ACTIVITY 1 » Reproduce verbatim all of the rows about the keito charity event and its fabric project bags, leaving out the picture.

PROVIDED PASSAGE »
- Opening Delimiter -
This is an AI-generated review of your patch. The human sending this
email has considered the AI review valid, or at least plausible.
---
devlink: Add helpers to lock nested-in instances

Upcoming code will need to obtain a reference to locked nested-in
devlink instances. Add helpers to lock, obtain an already locked
reference and unlock/unref the nested-in instance.

> diff --git a/net/devlink/core.c b/net/devlink/core.c
> index eeb6a71f5f56e..db11248df7120 100644
> --- a/net/devlink/core.c
> +++ b/net/devlink/core.c

[ ... ]

> +/* Returns the nested in devlink object and validates its lock is held. */
> +struct devlink *devlink_nested_in_get_locked(struct devlink_rel *rel)
> +{
> +     struct devlink *devlink;
> +     unsigned long index;
> +
> +     if (!rel)
> +             return NULL;
> +     index = rel->nested_in.devlink_index;
> +     devlink = xa_find(&devlinks, &index, index, DEVLINK_REGISTERED);
> +     if (devlink)
> +             devl_assert_locked(devlink);

Can this dereference a freed pointer if the lock is not actually held?
- Closing Delimiter -
ACTIVITY 2 » According to the patch review, what three things do the new devlink helpers do?

GIVEN RECORDS »
- Opening Delimiter -
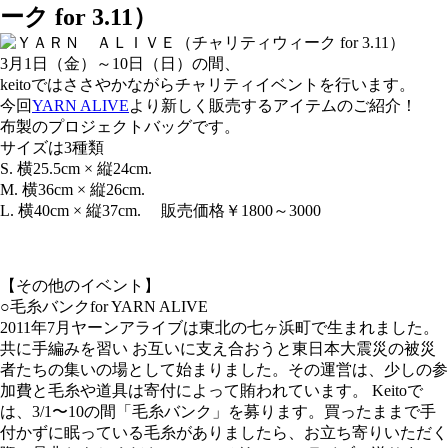
ーク for 3.11）
3月1日（金）～10日（日）の間、
keitoではささやかながらチャリティイベントを行います。
今回
YARN ALIVE
より新しく販売するアイテムのご紹介！
布製のプロジェクトバッグです。
サイズは3種類
S. 横25.5cm × 縦24cm.
M. 横36cm × 縦26cm.
L. 横40cm × 縦37cm. 販売価格￥1800～3000
【その他のイベント】
○毛糸バンクfor YARN ALIVE
2011年7月ヤーンアライブは東北の七ヶ浜町で生まれました。
共に手編みを習い お互いに支え合おうと東日本大震災の被災
者たちの集いの場として始まりました。その運営は、少しの参
加費と毛糸や道具は寄付によって賄われています。 Keitoで
は、3/1〜10の間「毛糸バンク」を募ります。買ったままで手
付かずに眠っている毛糸がありましたら、お立ち寄りいただく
- Closing Delimiter -
WRITTEN ANSWER 1 »
ーク for 3.11）
3月1日（金）～10日（日）の間、
keitoではささやかながらチャリティイベントを行います。
今回
YARN ALIVE
より新しく販売するアイテムのご紹介！
布製のプロジェクトバッグです。
サイズは3種類
S. 横25.5cm × 縦24cm.
M. 横36cm × 縦26cm.
L. 横40cm × 縦37cm. 販売価格￥1800～3000
【その他のイベント】
○毛糸バンクfor YARN ALIVE
2011年7月ヤーンアライブは東北の七ヶ浜町で生まれました。
共に手編みを習い お互いに支え合おうと東日本大震災の被災
者たちの集いの場として始まりました。その運営は、少しの参
加費と毛糸や道具は寄付によって賄われています。 Keitoで
は、3/1〜10の間「毛糸バンク」を募ります。買ったままで手
付かずに眠っている毛糸がありましたら、お立ち寄りいただく

WRITTEN ANSWER 2 » They lock the nested-in instance, obtain an already locked reference to it, and unlock/unref it.